Le Gouvernement congolais passe à la vitesse supérieure contre la spoliation des biens de l’État à Kinshasa. Soixante-deux dossiers sont transmis à la justice, selon un communiqué du cabinet du ministre de la Justice daté du lundi 24 août. Il évoque un réseau présumé de faux-titres fonciers impliquant des officiers ministériels et des cadres de l’administration.
Le ministère de la Justice a saisi le Procureur général près la Cour de cassation pour ouvrir des poursuites contre les auteurs présumés de spoliation foncière. Soixante-deux dossiers sont sur la table. Ils concernent des parcelles et des immeubles appartenant à l’État, vendus ou cédés de manière frauduleuse.
Selon les enquêtes du ministère de la Justice, un réseau baptisé « Folioman » est mis en cause.
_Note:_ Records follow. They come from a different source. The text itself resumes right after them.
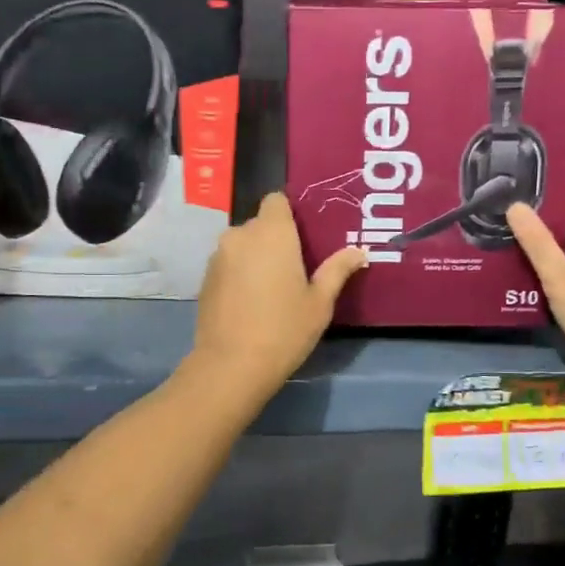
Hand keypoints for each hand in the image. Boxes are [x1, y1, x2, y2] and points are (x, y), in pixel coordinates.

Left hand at [190, 193, 366, 396]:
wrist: (231, 365)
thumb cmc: (284, 329)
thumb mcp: (320, 302)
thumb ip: (338, 270)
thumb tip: (358, 251)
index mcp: (272, 233)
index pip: (276, 200)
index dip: (289, 213)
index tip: (304, 235)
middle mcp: (240, 235)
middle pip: (260, 223)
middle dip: (276, 238)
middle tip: (296, 266)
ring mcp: (218, 256)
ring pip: (242, 244)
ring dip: (256, 256)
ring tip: (273, 286)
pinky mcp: (205, 278)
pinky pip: (228, 264)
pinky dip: (239, 273)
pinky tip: (250, 301)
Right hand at [506, 194, 564, 397]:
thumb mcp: (562, 279)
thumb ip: (538, 243)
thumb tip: (515, 205)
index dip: (546, 196)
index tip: (513, 194)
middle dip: (539, 226)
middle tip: (501, 224)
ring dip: (545, 255)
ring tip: (505, 251)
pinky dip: (554, 278)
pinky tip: (527, 285)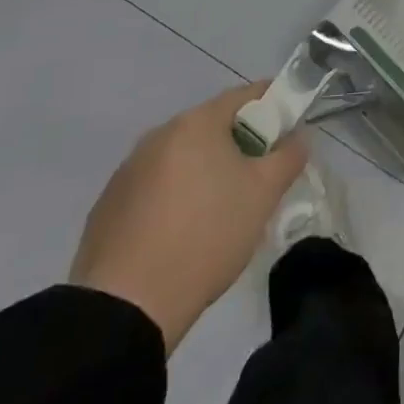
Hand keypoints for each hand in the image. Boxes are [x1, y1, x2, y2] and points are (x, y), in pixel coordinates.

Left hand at [70, 83, 305, 354]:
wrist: (125, 308)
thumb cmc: (206, 236)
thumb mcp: (263, 195)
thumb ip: (288, 156)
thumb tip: (296, 137)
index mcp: (197, 122)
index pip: (246, 95)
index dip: (273, 106)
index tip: (289, 131)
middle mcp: (159, 134)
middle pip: (212, 127)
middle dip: (239, 145)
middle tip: (258, 180)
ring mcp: (128, 170)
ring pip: (181, 158)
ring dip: (204, 172)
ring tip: (219, 214)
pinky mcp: (107, 207)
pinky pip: (154, 189)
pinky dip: (173, 199)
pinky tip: (180, 236)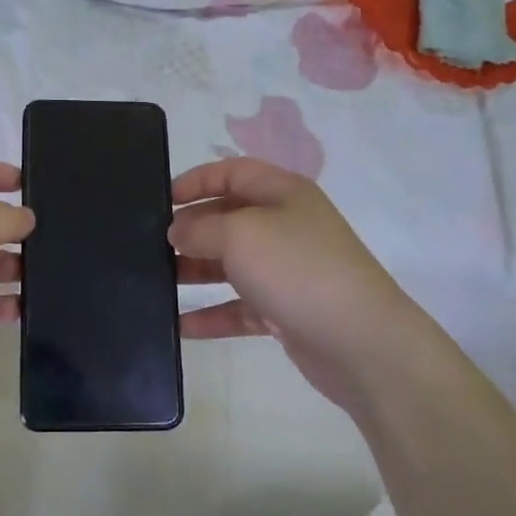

À sa tête du groupe, figure un certain Kipasa Kitakya. Autour de lui se trouvent des avocats, des huissiers, des greffiers, mais aussi des responsables des Affaires foncières et du Cadastre. Tous sont accusés d’avoir fabriqué de faux titres de propriété et d’avoir escroqué aussi bien l’État que des particuliers.
Cette action fait suite à une première injonction donnée en octobre dernier à l’Auditeur général des FARDC.
Aujourd’hui, le Gouvernement dit vouloir récupérer le patrimoine public spolié.
Pour l’instant, selon des sources judiciaires, aucun suspect n’a encore été inquiété. Les prochaines semaines diront si cette volonté politique se traduira par des condamnations et par la restitution effective des biens spoliés.